** Begin Page **

It turns out this model supports any language in the frontend, without requiring that yet-to-be-defined language having to explicitly handle 'queuebusters'.
Standing back a bit we see:
So this is really a cache consistency problem. A cache always brings a tradeoff between consistency and performance. Under this angle 'readahead' really means 'generate blocks as long as the state cache is valid'.
The key term here is 'reference': that is, when state is referred to, either implicitly or explicitly.
Some machine operations 'taint' certain parameters. For instance, 'probe' taints the current point, and parameters #5061 up to #5070.
Tainting here means: 'the result of the affected parameter cannot be determined at this point (readahead time)'. Not every change to a parameter taints it: for instance, for endpoint calculation, if the starting point is known, then the endpoint will be known to match between interp and machine, so for instance a move does not taint the current point..
Lets look at an example program under the angle 'what information gets tainted by which operation':
N10 G90 N20 G38.2 (taints current point, i.e. #5420-#5428, plus #5061 and #5070) N30 G91 N40 G0 X5 (implicit state reference to current point, #5420-#5428) N50 o100 if [#5070 EQ 1] (explicit state reference to #5070)

** End Page **
** Begin Given material **

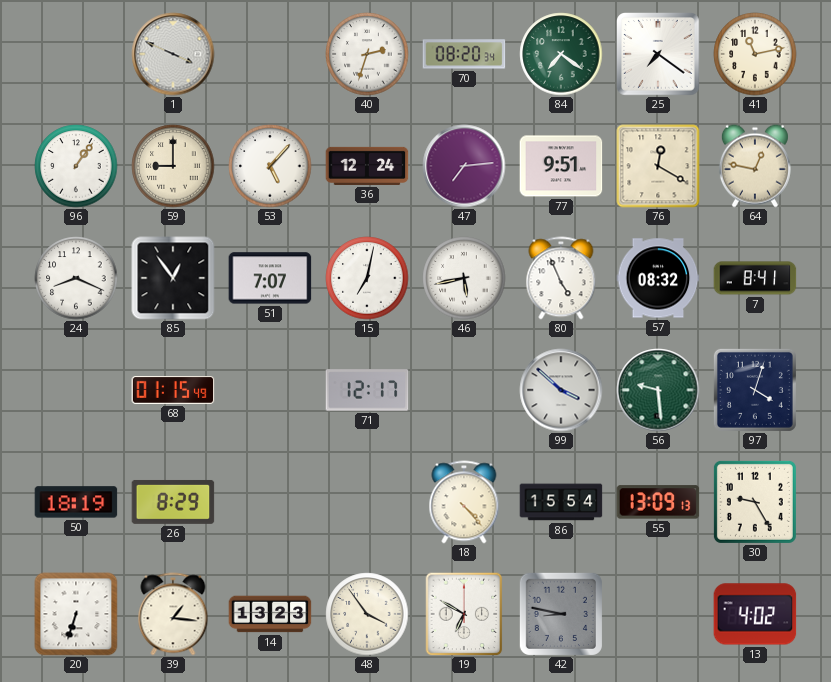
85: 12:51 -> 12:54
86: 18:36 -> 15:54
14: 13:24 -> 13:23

** End Given material **

Exercise requirements:
1. Reproduce the stretch of the passage on state tainting from "Some machine operations" through "reference to #5070)".
2. In the passage on state tainting, why does a move not taint the current point? Answer in one to three sentences.
3. Summarize the passage on state tainting in two sentences.
The data shown above is separate material from the passage on state tainting.

Solutions to each task:
1.
Some machine operations 'taint' certain parameters. For instance, 'probe' taints the current point, and parameters #5061 up to #5070.
Tainting here means: 'the result of the affected parameter cannot be determined at this point (readahead time)'. Not every change to a parameter taints it: for instance, for endpoint calculation, if the starting point is known, then the endpoint will be known to match between interp and machine, so for instance a move does not taint the current point..
Lets look at an example program under the angle 'what information gets tainted by which operation':
N10 G90 N20 G38.2 (taints current point, i.e. #5420-#5428, plus #5061 and #5070) N30 G91 N40 G0 X5 (implicit state reference to current point, #5420-#5428) N50 o100 if [#5070 EQ 1] (explicit state reference to #5070)

2. For endpoint calculation, a known starting point means the endpoint will be known to match between interp and machine. That is why a move does not taint the current point.

3. The passage treats readahead as a cache consistency problem, meaning blocks are generated only as long as the state cache is valid. Some machine operations, such as probe, taint parameters so that their values cannot be determined at readahead time, and an example program shows which operations taint state and where later lines refer to it implicitly or explicitly.